A 14 fish day on the AuSable or any river that gets a lot of steelhead can be easy to do if you hit a big push or just plain have a lot of fish around and you know how to catch them. Just because you can't or havent had days like that does not mean that people arent doing it. Three years ago a buddy and I had three days in a row where we landed 20 plus steelhead on the AuSable. Our best day was 33 landed before 1:00 pm. It happens enough that we call it a "20 fish day". You should know that it is taboo to ask fellow fisherman for proof. Most fish tales have a certain level exaggeration (pronounced B.S.) added to them. There are lots of rivers in the state that 20 fish days are possible right now. Chill out and go fishing.


----------



## ausable_steelhead (Sep 30, 2002)

Okay guys let's ease up a bit, I appreciate the back-up, but I don't want to turn this into a gang-up and slam fest. Fire-tiger, it is possible to have high number days on the AS, my buddy and I had two last spring that put 30-31 fish on, and it wasn't gravel fishing. I find it hard to believe your best days are only 5-6 fish when you've been fishing it since the late-sixties! The early-mid 90's were ridiculous on that river. Fall of 04' and the following winter were great, 5-6 was an average day. Alot of the old stand-by holes are not holding fish like they used to, some of the spots I get them out of alot of people(boats especially) just pass on by, because they don't look really fishy. I'm gonna try and post some pics here shortly, I've been wanting to anyway, Just to show some beautiful Au Sable steelhead, and the beauty of that river, tight-lines, and I hope you have a chrome-plentiful season, fish-on!


----------



## Molson (Apr 18, 2003)

fire-tiger said:


> Not to be too negative ...



Then don't be.




fire-tiger said:


> ... but having fished the Ausable for steelhead almost exclusively since the late sixties until present I have NEVER had a seen 14 fish caught between two people in one day.

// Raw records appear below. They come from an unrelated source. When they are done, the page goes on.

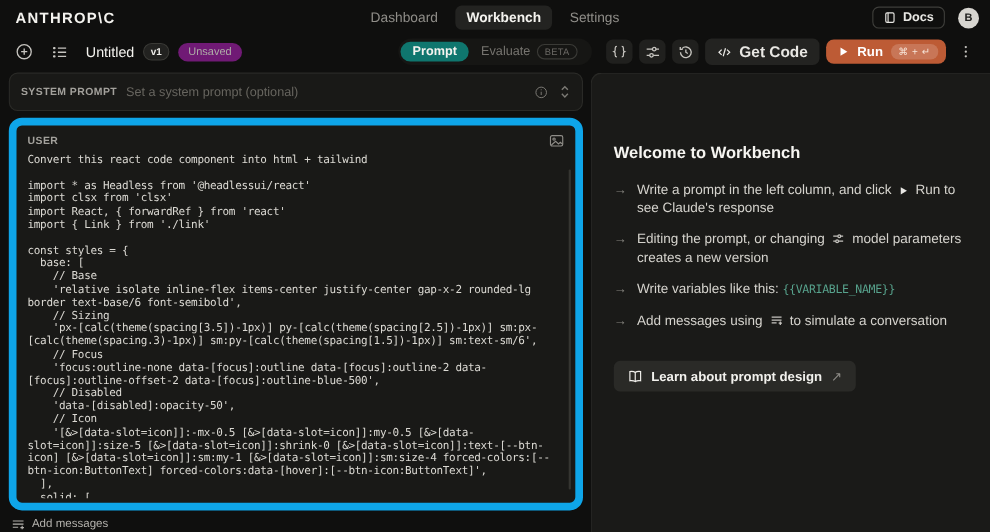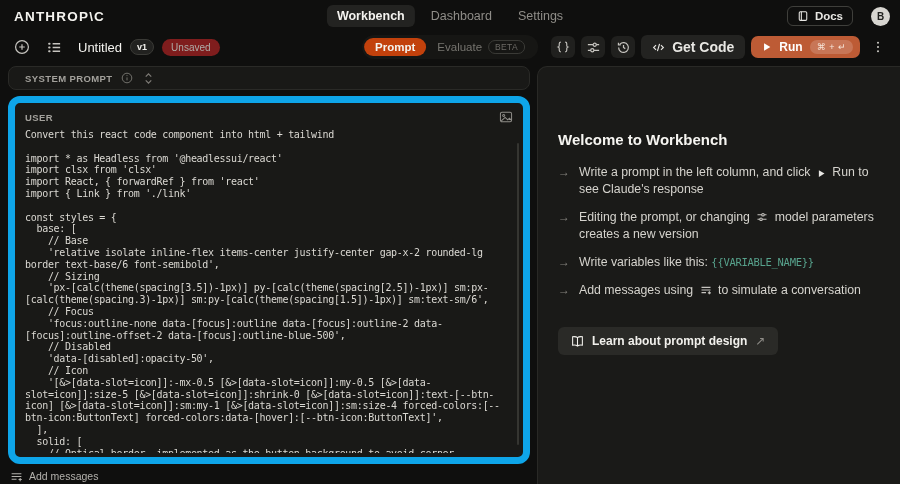--- a/index.html
+++ b/index.html
@@ -19,21 +19,21 @@
   }
   .logo { font-weight:bold; font-size:13.5px; letter-spacing:1.2px; color:#f4f3ef; }
   .topnav {
     position:absolute; left:50%; top:0; transform:translateX(-50%);
     height:32px; display:flex; align-items:center; gap:6px;
   }
   .topnav .nav-item {
     color:#8f8d88; font-size:12.5px; padding:4px 10px; border-radius:6px; cursor:pointer;
   }
   .topnav .nav-item.active { color:#f4f3ef; font-weight:bold; background:#232321; }
-  .topbar-right { margin-left:auto; display:flex; align-items:center; gap:18px; }
+  .topbar-right { margin-left:auto; display:flex; align-items:center; gap:12px; }
   .docs-btn {
     display:flex; align-items:center; gap:6px; border:1px solid #3f3f3b;
     border-radius:6px; padding:3px 9px; color:#e8e7e3; font-weight:bold; font-size:11.5px;
     background:transparent; cursor:pointer;
   }
   .avatar {
     width:19px; height:19px; border-radius:50%; background:#d7d5d0; color:#20201e;
     font-size:10px; font-weight:bold; display:flex; align-items:center; justify-content:center;
   }
 
@@ -46,29 +46,29 @@
     width:24px; height:22px; display:flex; align-items:center; justify-content:center;
     color:#c6c4bf; background:transparent; border:none; border-radius:6px; cursor:pointer;
   }
   .icon-btn.boxed { background:#20201e; }
   .doc-title { font-size:13px; font-weight:normal; color:#f4f3ef; margin-left:4px; }
   .version-badge {
     background:#222220; border:1px solid #3a3a36; color:#f0efeb;
     font-size:9px; font-weight:bold; border-radius:999px; padding:2px 6px;
   }
   .status-badge {
-    background:#7f1d1d; color:#aeaca7; font-size:10px; border-radius:999px; padding:3px 9px;
+    background:#701a75; color:#aeaca7; font-size:10px; border-radius:999px; padding:3px 9px;
   }
   .tabs {
     position:absolute; left:50%; transform:translateX(-50%);
     display:flex; align-items:center; background:#161614; border-radius:999px; padding:2px;
   }
   .tab { font-size:11.5px; color:#76746f; padding:3px 11px; border-radius:999px;
     display:flex; align-items:center; gap:6px; cursor:pointer; }
-  .tab.active { background:#c2410c; color:#f4f3ef; font-weight:bold; }
+  .tab.active { background:#0f766e; color:#f4f3ef; font-weight:bold; }
   .beta-badge { border:1px solid #3a3a36; color:#6b6965; font-size:8.5px;
     border-radius:999px; padding:1px 6px; letter-spacing:.3px; }
   .tb-right { margin-left:auto; display:flex; align-items:center; gap:6px; }
   .getcode-btn {
     display:flex; align-items:center; gap:7px; background:#232321; border:none;
     border-radius:6px; padding:4px 11px; color:#e8e7e3; font-weight:bold; font-size:14px;
     cursor:pointer;
   }
   .run-btn {
     display:flex; align-items:center; gap:7px; background:#bd5b35; border:none;
@@ -79,21 +79,21 @@
     background:rgba(255,255,255,.17); color:#f7e6da; font-size:9px; font-weight:normal;
     border-radius:999px; padding:2px 7px; letter-spacing:.5px;
   }
 
   
   .main { display:flex; gap:7px; padding:4px 0 0 8px; height:422px; }
   .left-col { width:522px; display:flex; flex-direction:column; }
 
   .sys-card {
     background:#191917; border:1px solid #2a2a27; border-radius:8px;
-    height:24px; display:flex; align-items:center; padding:0 16px; gap:8px; flex:none;
+    height:35px; display:flex; align-items:center; padding:0 10px; gap:8px; flex:none;
   }
   .sys-label { font-size:9.5px; font-weight:bold; letter-spacing:.4px; color:#a3a19c; }
   .sys-placeholder { font-size:11.5px; color:#67655f; flex:1; white-space:nowrap; overflow:hidden; }
   .sys-icons { display:flex; align-items:center; gap:10px; color:#7c7a75; }
 
   .user-card {
     background:#191917; border:7px solid #0ea5e9; border-radius:12px;
     margin-top:6px; flex:1; overflow:hidden; position:relative;
   }
   .user-head { display:flex; align-items:center; justify-content:space-between; padding:8px 10px 2px 10px; }
@@ -131,22 +131,22 @@
     color:#f2f1ed; font-weight:bold; font-size:12px; cursor:pointer;
   }
   .learn-btn .ext { color:#8d8b86; font-weight:normal; }
 </style>
 </head>
 <body>
 
 <div class="topbar">
   <div class="logo">ANTHROP\C</div>
   <div class="topnav">
+    <div class="nav-item">Dashboard</div>
     <div class="nav-item active">Workbench</div>
-    <div class="nav-item">Dashboard</div>
     <div class="nav-item">Settings</div>
   </div>
   <div class="topbar-right">
     <button class="docs-btn">
       <span>
         <svg width="12" height="12" viewBox="0 0 16 16" fill="none" stroke="currentColor" stroke-width="1.4">
           <rect x="3" y="2.2" width="10" height="11.6" rx="1.6"></rect>
             <path d="M5.8 2.2v11.6"></path>
         </svg>
       </span>
@@ -243,20 +243,21 @@
       </span>
     </button>
   </div>
 </div>
 
 <div class="main">
 
   <div class="left-col">
     <div class="sys-card">
       <span class="sys-label">SYSTEM PROMPT</span>
+      <span class="sys-placeholder">Set a system prompt (optional)</span>
       <span class="sys-icons">
         <span>
           <svg width="12" height="12" viewBox="0 0 16 16" fill="none" stroke="currentColor" stroke-width="1.2">
             <circle cx="8" cy="8" r="6.4"></circle>
               <path d="M8 7.2v4"></path>
               <circle cx="8" cy="4.8" r=".7" fill="currentColor" stroke="none"></circle>
           </svg>
         </span>
         <span>
           <svg width="11" height="13" viewBox="0 0 12 14" fill="none" stroke="currentColor" stroke-width="1.4">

I believe him. If you've fished there since the 60's and haven't landed 7 fish in one day.... (14 fish divided by 2 people = 7 fish per person average)... I feel sorry for you. Maybe you shouldn't be fishing that river exclusively.


----------



## Fishndude (Feb 22, 2003)

A couple buddies and I had 31 fresh Steelies on one day, a few years ago. We parked a boat at a hole on the lower river, and it was just one of those days when waves of fish were moving through. I think we ended up landing 12 or 15 - we lost a lot because of heavy current.

When you used to be able to fish in the coffer, and Skamanias were still being planted, I often hooked 40 or 50 Steelhead in a day during the peak of the Salmon season. The Steelhead were just gorging on eggs, and they bit like crazy. And they were turbo charged with all the oxygen in the water, or something, because I would run straight 10 lb line, and most of them still broke me off. I hooked 9 fish on 10 casts one day, and the snaggers couldn't believe I was getting bites from "fresh Salmon." Those days were when I converted from Salmon fishing to almost exclusively fishing for Steelhead. A few times I went home early because I just couldn't fight anymore fish.


----------



## SteelYarn (Mar 8, 2001)

Hey Jon,
I also appeciate your posts. Its always quite fun reading up on how other fisherman are doing and just imagining the fun your having while hooking up on those silver bullets. 
One time my father and I were on our way home from a steelhead outing. It was his virgin river steelhead trip and had not picked up a fish yet and I had two in the freezer. Well we were on our way home and I suggested we go to the mouth of the Platte River and just take a look. The wind was blowing at about 10-15 mph, the Temp was about 60 degrees with the sun as bright as could be. What a beautiful day on the beach. All of a sudden while peering into the river, my heart started jumping out of my skin....
I couldnt believe what I was seeing. I bet I could leterally walk across the river on the backs of steel:lol: WEll needless to say we ran to the truck got out our gear and had a ball. I really dont remember how many fish we hooked into, but I do remember it was like nothing I have ever experienced. You just never know.........


----------



## ausable_steelhead (Sep 30, 2002)

I think the coffer should still be open, atleast from November until April. That's where I see the biggest steelhead every year, though I did see an absolute monster during October of 03' in the pocket, it was bigger than alot of the 12-15lb salmon graveling up there, just scary big!


----------



## Downstate Doug (May 8, 2001)

Fire....Bobby hasn't worked at Wellmans for the past two years.

DD


----------